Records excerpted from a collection
[Start of Attachment]

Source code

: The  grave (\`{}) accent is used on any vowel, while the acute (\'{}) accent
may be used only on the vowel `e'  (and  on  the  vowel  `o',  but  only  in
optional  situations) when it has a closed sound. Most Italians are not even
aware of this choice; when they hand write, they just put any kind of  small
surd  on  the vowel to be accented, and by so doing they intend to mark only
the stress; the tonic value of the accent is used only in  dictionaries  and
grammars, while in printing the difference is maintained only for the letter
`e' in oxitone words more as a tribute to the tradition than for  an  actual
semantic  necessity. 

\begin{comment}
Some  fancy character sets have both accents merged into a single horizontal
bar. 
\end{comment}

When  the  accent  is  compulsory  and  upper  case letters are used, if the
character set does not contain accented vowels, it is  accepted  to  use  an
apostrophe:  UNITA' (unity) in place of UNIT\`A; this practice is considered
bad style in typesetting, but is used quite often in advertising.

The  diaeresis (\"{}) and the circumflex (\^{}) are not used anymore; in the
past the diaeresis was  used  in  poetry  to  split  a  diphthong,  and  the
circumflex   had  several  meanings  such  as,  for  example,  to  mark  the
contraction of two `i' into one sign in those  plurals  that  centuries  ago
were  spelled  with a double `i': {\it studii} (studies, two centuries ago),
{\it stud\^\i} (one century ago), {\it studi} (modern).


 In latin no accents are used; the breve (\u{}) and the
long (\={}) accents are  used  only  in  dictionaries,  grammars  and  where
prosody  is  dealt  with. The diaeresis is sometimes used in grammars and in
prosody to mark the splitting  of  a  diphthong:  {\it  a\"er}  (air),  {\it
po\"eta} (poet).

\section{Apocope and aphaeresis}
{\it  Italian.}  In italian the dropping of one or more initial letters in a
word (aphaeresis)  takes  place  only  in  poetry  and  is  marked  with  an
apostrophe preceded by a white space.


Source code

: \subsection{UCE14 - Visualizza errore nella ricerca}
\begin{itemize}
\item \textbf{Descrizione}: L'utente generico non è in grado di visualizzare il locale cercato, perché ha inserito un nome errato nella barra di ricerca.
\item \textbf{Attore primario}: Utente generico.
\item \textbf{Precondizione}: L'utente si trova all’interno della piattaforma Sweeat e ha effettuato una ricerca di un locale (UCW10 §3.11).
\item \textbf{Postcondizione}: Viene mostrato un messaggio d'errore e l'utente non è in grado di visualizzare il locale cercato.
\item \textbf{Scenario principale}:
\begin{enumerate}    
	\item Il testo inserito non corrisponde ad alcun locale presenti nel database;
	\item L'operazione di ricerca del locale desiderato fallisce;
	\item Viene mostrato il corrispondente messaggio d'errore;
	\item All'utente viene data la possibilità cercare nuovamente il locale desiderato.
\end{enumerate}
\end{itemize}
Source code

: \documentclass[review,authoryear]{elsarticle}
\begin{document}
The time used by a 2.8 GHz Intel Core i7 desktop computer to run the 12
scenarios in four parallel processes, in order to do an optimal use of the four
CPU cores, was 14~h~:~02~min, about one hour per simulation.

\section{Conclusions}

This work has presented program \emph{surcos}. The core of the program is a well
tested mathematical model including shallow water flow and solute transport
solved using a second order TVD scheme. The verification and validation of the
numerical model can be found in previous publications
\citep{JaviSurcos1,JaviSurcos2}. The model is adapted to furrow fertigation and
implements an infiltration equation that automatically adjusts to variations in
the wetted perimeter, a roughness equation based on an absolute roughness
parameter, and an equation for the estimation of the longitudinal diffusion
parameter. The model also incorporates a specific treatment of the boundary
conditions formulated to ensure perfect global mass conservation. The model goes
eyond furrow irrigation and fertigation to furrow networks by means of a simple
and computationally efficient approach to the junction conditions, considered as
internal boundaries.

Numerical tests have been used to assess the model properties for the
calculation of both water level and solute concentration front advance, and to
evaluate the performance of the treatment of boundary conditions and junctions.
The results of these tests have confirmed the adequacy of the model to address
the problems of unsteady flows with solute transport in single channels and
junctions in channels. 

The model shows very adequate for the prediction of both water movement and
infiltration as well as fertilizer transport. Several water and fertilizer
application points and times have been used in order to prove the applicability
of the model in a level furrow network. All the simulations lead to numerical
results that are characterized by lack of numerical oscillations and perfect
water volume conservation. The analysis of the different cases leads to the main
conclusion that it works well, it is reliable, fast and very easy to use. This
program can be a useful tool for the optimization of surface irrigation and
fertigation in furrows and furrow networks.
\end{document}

[End of Attachment]

§ **Exercise description**: Show every line of the data that includes the string "apostrophe".

§ **Result of the task**:
apostrophe:  UNITA' (unity) in place of UNIT\`A; this practice is considered
apostrophe preceded by a white space.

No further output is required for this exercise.